Your objective: Copy out the lines below again word for word, but leave out the pictures.

Data supplied:
□ □ □ □ □ □ □

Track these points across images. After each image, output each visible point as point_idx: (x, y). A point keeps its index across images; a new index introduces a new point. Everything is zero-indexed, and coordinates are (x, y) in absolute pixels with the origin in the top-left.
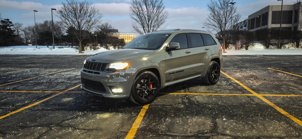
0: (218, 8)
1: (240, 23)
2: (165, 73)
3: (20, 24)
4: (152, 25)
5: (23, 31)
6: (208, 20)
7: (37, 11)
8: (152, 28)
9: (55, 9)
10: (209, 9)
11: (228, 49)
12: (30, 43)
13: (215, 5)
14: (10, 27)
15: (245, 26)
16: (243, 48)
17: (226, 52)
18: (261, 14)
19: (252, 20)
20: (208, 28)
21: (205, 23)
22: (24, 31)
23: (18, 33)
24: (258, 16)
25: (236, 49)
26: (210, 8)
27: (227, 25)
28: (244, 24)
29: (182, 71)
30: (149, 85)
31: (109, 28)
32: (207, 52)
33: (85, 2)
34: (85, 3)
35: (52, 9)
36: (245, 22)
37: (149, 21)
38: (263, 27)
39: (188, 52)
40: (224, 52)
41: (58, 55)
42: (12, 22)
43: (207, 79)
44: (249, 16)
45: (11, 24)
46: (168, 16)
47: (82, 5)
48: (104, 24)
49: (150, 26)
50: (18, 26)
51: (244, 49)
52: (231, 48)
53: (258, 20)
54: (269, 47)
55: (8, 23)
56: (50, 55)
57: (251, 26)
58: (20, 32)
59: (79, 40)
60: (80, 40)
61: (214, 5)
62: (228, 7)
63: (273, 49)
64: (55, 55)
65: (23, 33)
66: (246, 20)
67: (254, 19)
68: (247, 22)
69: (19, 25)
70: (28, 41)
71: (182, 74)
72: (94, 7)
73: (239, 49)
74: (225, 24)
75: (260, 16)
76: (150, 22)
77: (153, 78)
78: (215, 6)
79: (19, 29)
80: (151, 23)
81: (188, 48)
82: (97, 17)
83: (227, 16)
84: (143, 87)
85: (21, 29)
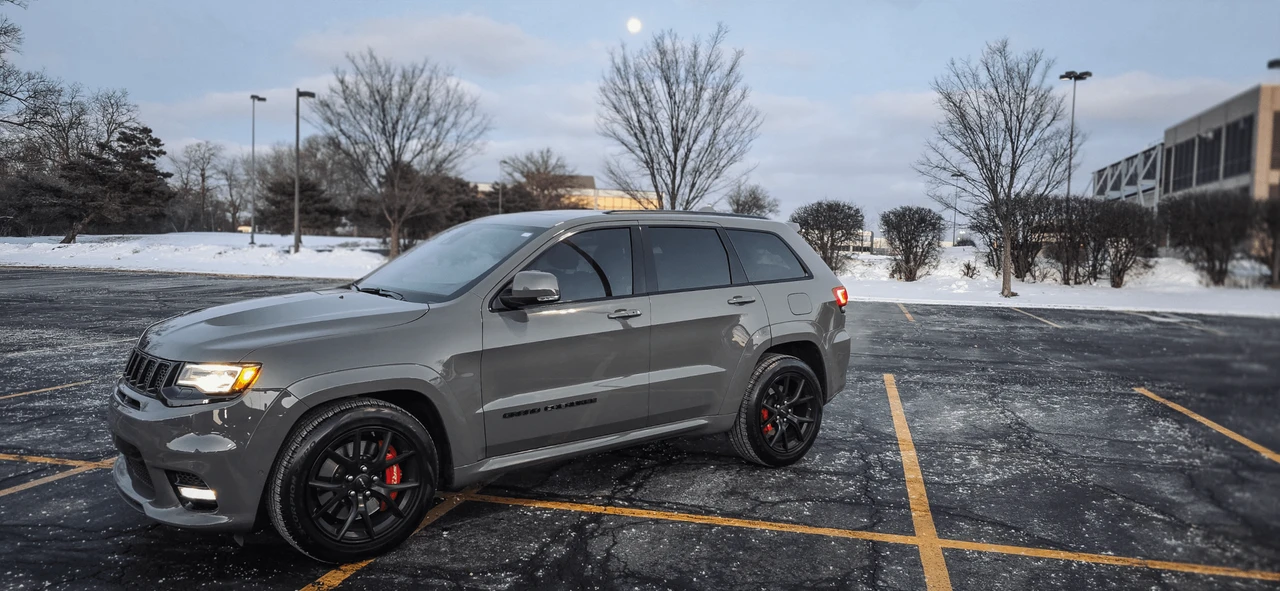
0: (982, 99)
1: (1128, 160)
2: (480, 411)
3: (215, 147)
4: (690, 165)
5: (224, 176)
6: (936, 150)
7: (264, 99)
8: (689, 179)
9: (312, 95)
10: (940, 101)
11: (1028, 281)
12: (247, 223)
13: (971, 82)
14: (154, 159)
15: (1150, 175)
16: (1098, 276)
17: (1014, 295)
18: (1221, 123)
19: (1180, 148)
20: (934, 186)
21: (924, 160)
22: (226, 174)
23: (203, 181)
24: (1207, 133)
25: (1066, 282)
26: (948, 97)
27: (1023, 171)
28: (1145, 164)
29: (588, 401)
30: (382, 470)
31: (554, 168)
32: (738, 316)
33: (425, 66)
34: (422, 71)
35: (300, 94)
36: (1150, 156)
37: (676, 150)
38: (1231, 184)
39: (623, 313)
40: (1006, 292)
41: (300, 279)
42: (159, 140)
43: (746, 440)
44: (1168, 133)
45: (156, 149)
46: (759, 130)
47: (408, 79)
48: (536, 155)
49: (682, 172)
50: (207, 155)
51: (1104, 283)
52: (1045, 276)
53: (1209, 147)
54: (1226, 281)
55: (145, 143)
56: (272, 278)
57: (1174, 177)
58: (210, 176)
59: (390, 220)
60: (394, 222)
61: (965, 83)
62: (1028, 92)
63: (1247, 287)
64: (289, 278)
65: (224, 182)
66: (1154, 149)
67: (1190, 144)
68: (1159, 155)
69: (209, 150)
70: (237, 215)
71: (586, 417)
72: (459, 88)
73: (1080, 283)
74: (1014, 169)
75: (1218, 133)
76: (682, 152)
77: (402, 439)
78: (970, 90)
79: (209, 166)
80: (687, 156)
81: (633, 295)
82: (467, 129)
83: (1022, 133)
84: (351, 477)
85: (215, 167)
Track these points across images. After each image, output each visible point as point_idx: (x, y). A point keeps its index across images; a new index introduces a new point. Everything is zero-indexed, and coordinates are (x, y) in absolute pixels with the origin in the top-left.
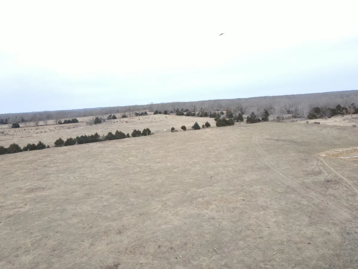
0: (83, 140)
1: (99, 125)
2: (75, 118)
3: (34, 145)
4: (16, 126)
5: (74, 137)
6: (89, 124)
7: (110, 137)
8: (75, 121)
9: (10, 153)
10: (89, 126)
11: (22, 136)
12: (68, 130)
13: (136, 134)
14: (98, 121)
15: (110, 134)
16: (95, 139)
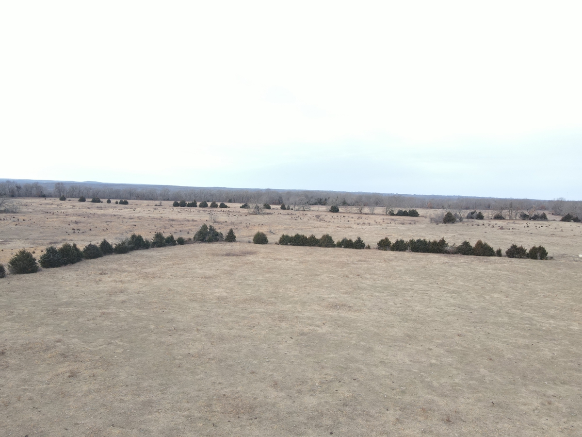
0: (420, 247)
1: (450, 226)
2: (414, 209)
3: (350, 241)
4: (335, 210)
5: (407, 240)
6: (435, 221)
7: (465, 250)
8: (414, 214)
9: (320, 246)
10: (434, 225)
11: (338, 225)
12: (400, 227)
13: (515, 252)
14: (449, 219)
15: (466, 244)
16: (438, 248)
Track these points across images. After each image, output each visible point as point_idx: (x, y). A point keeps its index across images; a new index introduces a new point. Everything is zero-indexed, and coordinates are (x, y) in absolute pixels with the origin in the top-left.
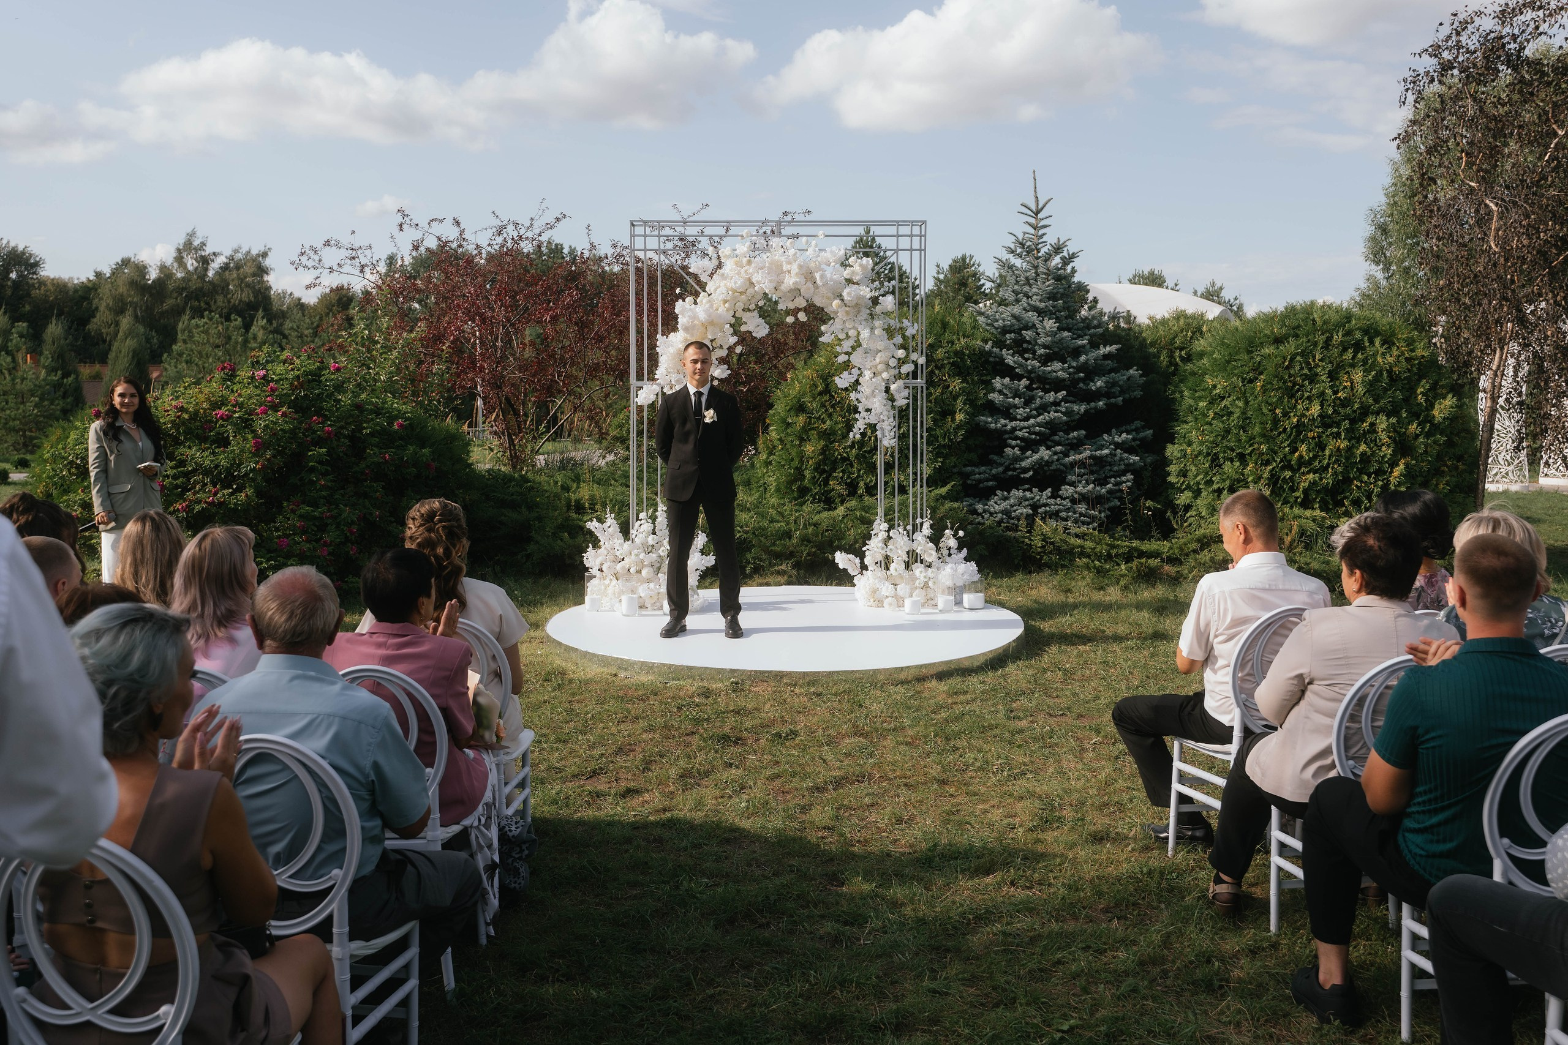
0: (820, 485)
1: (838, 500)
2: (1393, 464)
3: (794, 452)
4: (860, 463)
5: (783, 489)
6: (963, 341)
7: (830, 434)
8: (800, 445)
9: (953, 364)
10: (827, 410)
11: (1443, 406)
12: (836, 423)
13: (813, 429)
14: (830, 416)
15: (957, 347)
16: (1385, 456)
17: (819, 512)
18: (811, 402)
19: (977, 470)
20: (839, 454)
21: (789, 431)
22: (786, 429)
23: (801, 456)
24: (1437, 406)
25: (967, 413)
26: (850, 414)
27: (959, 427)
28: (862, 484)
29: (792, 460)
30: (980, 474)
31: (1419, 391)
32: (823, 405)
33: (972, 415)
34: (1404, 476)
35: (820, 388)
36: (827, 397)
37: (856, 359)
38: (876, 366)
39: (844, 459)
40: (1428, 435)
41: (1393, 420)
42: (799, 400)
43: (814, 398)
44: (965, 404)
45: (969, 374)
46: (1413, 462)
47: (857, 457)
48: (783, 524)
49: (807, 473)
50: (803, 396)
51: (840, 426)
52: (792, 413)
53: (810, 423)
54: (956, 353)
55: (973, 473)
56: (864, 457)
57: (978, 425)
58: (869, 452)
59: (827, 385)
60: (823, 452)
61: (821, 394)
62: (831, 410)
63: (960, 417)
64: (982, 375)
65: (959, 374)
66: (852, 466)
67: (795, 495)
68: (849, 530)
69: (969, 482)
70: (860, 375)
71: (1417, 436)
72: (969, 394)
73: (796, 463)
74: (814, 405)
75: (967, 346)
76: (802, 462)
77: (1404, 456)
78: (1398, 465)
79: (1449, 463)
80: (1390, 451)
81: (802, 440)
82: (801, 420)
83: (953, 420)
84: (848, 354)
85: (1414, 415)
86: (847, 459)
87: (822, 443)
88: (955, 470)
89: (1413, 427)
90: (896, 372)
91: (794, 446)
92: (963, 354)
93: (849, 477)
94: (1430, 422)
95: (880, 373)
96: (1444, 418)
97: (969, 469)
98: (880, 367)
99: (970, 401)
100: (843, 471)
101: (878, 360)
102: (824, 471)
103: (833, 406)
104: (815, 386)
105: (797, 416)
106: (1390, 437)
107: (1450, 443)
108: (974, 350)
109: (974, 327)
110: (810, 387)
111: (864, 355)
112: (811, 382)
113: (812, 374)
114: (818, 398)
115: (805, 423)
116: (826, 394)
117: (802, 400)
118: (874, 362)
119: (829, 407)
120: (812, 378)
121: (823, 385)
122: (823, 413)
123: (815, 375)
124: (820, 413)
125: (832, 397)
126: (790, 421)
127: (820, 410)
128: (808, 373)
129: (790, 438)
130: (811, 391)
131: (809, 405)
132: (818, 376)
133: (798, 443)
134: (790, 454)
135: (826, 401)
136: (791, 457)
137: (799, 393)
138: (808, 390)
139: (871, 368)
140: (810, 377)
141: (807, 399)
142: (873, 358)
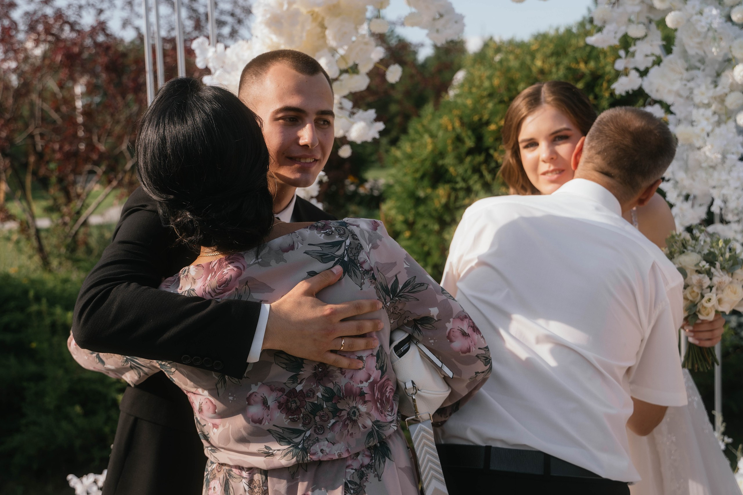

□ □ □ □ □ □ □

Exercise result:
Track these points across images. After each image, output each visible point as point_idx: (x, y). A point keeps its index across images; a new index introduces a new point. Everything is zero-indexed, and coordinates are (x, y) in absolute pixels with the origin in the top-left.
0: (218, 8)
1: (240, 23)
2: (165, 73)
3: (20, 24)
4: (152, 25)
5: (23, 31)
6: (208, 20)
7: (37, 11)
8: (152, 28)
9: (55, 9)
10: (209, 9)
11: (228, 49)
12: (30, 43)
13: (215, 5)
14: (10, 27)
15: (245, 26)
16: (243, 48)
17: (226, 52)
18: (261, 14)
19: (252, 20)
20: (208, 28)
21: (205, 23)
22: (24, 31)
23: (18, 33)
24: (258, 16)
25: (236, 49)
26: (210, 8)
27: (227, 25)
28: (244, 24)
29: (182, 71)
30: (149, 85)
31: (109, 28)
32: (207, 52)
33: (85, 2)
34: (85, 3)
35: (52, 9)
36: (245, 22)
37: (149, 21)
38: (263, 27)
39: (188, 52)
40: (224, 52)
41: (58, 55)
42: (12, 22)
43: (207, 79)
44: (249, 16)
45: (11, 24)
46: (168, 16)
47: (82, 5)
48: (104, 24)
49: (150, 26)
50: (18, 26)
51: (244, 49)
52: (231, 48)
53: (258, 20)
54: (269, 47)
55: (8, 23)
56: (50, 55)
57: (251, 26)
58: (20, 32)
59: (79, 40)
60: (80, 40)
61: (214, 5)
62: (228, 7)
63: (273, 49)
64: (55, 55)
65: (23, 33)
66: (246, 20)
67: (254, 19)
68: (247, 22)
69: (19, 25)
70: (28, 41)
71: (182, 74)
72: (94, 7)
73: (239, 49)
74: (225, 24)
75: (260, 16)
76: (150, 22)
77: (153, 78)
78: (215, 6)
79: (19, 29)
80: (151, 23)
81: (188, 48)
82: (97, 17)
83: (227, 16)
84: (143, 87)
85: (21, 29)
0: (982, 99)
1: (1128, 160)
2: (480, 411)
3: (215, 147)
4: (690, 165)
5: (224, 176)
6: (936, 150)
7: (264, 99)
8: (689, 179)
9: (312, 95)
10: (940, 101)
11: (1028, 281)
12: (247, 223)
13: (971, 82)
14: (154, 159)
15: (1150, 175)
16: (1098, 276)
17: (1014, 295)
18: (1221, 123)
19: (1180, 148)
20: (934, 186)
21: (924, 160)
22: (226, 174)
23: (203, 181)
24: (1207, 133)
25: (1066, 282)
26: (948, 97)
27: (1023, 171)
28: (1145, 164)
29: (588, 401)
30: (382, 470)
31: (554, 168)
32: (738, 316)
33: (425, 66)
34: (422, 71)
35: (300, 94)
36: (1150, 156)
37: (676, 150)
38: (1231, 184)
39: (623, 313)
40: (1006, 292)
41: (300, 279)
42: (159, 140)
43: (746, 440)
44: (1168, 133)
45: (156, 149)
46: (759, 130)
47: (408, 79)
48: (536, 155)
49: (682, 172)
50: (207, 155)
51: (1104, 283)
52: (1045, 276)
53: (1209, 147)
54: (1226, 281)
55: (145, 143)
56: (272, 278)
57: (1174, 177)
58: (210, 176)
59: (390, 220)
60: (394, 222)
61: (965, 83)
62: (1028, 92)
63: (1247, 287)
64: (289, 278)
65: (224, 182)
66: (1154, 149)
67: (1190, 144)
68: (1159, 155)
69: (209, 150)
70: (237, 215)
71: (586, 417)
72: (459, 88)
73: (1080, 283)
74: (1014, 169)
75: (1218, 133)
76: (682, 152)
77: (402, 439)
78: (970, 90)
79: (209, 166)
80: (687, 156)
81: (633, 295)
82: (467, 129)
83: (1022, 133)
84: (351, 477)
85: (215, 167)
Track these points across images. After each image, output each visible point as point_idx: (x, y). A point keeps its index across images; a new index introduces a new point. Everything is zero-indexed, and coordinates are (x, y) in absolute pixels with the origin in the top-left.
0: (83, 140)
1: (99, 125)
2: (75, 118)
3: (34, 145)
4: (16, 126)
5: (74, 137)
6: (89, 124)
7: (110, 137)
8: (75, 121)
9: (10, 153)
10: (89, 126)
11: (22, 136)
12: (68, 130)
13: (136, 134)
14: (98, 121)
15: (110, 134)
16: (95, 139)
0: (420, 247)
1: (450, 226)
2: (414, 209)
3: (350, 241)
4: (335, 210)
5: (407, 240)
6: (435, 221)
7: (465, 250)
8: (414, 214)
9: (320, 246)
10: (434, 225)
11: (338, 225)
12: (400, 227)
13: (515, 252)
14: (449, 219)
15: (466, 244)
16: (438, 248)
Track these points across images. After each image, output each visible point as point_idx: (x, y). A point keeps its index across images; a new index introduces a new point. Everything is zero-indexed, and coordinates are (x, y) in absolute pixels with the origin in the top-left.
0: (820, 485)
1: (838, 500)
2: (1393, 464)
3: (794, 452)
4: (860, 463)
5: (783, 489)
6: (963, 341)
7: (830, 434)
8: (800, 445)
9: (953, 364)
10: (827, 410)
11: (1443, 406)
12: (836, 423)
13: (813, 429)
14: (830, 416)
15: (957, 347)
16: (1385, 456)
17: (819, 512)
18: (811, 402)
19: (977, 470)
20: (839, 454)
21: (789, 431)
22: (786, 429)
23: (801, 456)
24: (1437, 406)
25: (967, 413)
26: (850, 414)
27: (959, 427)
28: (862, 484)
29: (792, 460)
30: (980, 474)
31: (1419, 391)
32: (823, 405)
33: (972, 415)
34: (1404, 476)
35: (820, 388)
36: (827, 397)
37: (856, 359)
38: (876, 366)
39: (844, 459)
40: (1428, 435)
41: (1393, 420)
42: (799, 400)
43: (814, 398)
44: (965, 404)
45: (969, 374)
46: (1413, 462)
47: (857, 457)
48: (783, 524)
49: (807, 473)
50: (803, 396)
51: (840, 426)
52: (792, 413)
53: (810, 423)
54: (956, 353)
55: (973, 473)
56: (864, 457)
57: (978, 425)
58: (869, 452)
59: (827, 385)
60: (823, 452)
61: (821, 394)
62: (831, 410)
63: (960, 417)
64: (982, 375)
65: (959, 374)
66: (852, 466)
67: (795, 495)
68: (849, 530)
69: (969, 482)
70: (860, 375)
71: (1417, 436)
72: (969, 394)
73: (796, 463)
74: (814, 405)
75: (967, 346)
76: (802, 462)
77: (1404, 456)
78: (1398, 465)
79: (1449, 463)
80: (1390, 451)
81: (802, 440)
82: (801, 420)
83: (953, 420)
84: (848, 354)
85: (1414, 415)
86: (847, 459)
87: (822, 443)
88: (955, 470)
89: (1413, 427)
90: (896, 372)
91: (794, 446)
92: (963, 354)
93: (849, 477)
94: (1430, 422)
95: (880, 373)
96: (1444, 418)
97: (969, 469)
98: (880, 367)
99: (970, 401)
100: (843, 471)
101: (878, 360)
102: (824, 471)
103: (833, 406)
104: (815, 386)
105: (797, 416)
106: (1390, 437)
107: (1450, 443)
108: (974, 350)
109: (974, 327)
110: (810, 387)
111: (864, 355)
112: (811, 382)
113: (812, 374)
114: (818, 398)
115: (805, 423)
116: (826, 394)
117: (802, 400)
118: (874, 362)
119: (829, 407)
120: (812, 378)
121: (823, 385)
122: (823, 413)
123: (815, 375)
124: (820, 413)
125: (832, 397)
126: (790, 421)
127: (820, 410)
128: (808, 373)
129: (790, 438)
130: (811, 391)
131: (809, 405)
132: (818, 376)
133: (798, 443)
134: (790, 454)
135: (826, 401)
136: (791, 457)
137: (799, 393)
138: (808, 390)
139: (871, 368)
140: (810, 377)
141: (807, 399)
142: (873, 358)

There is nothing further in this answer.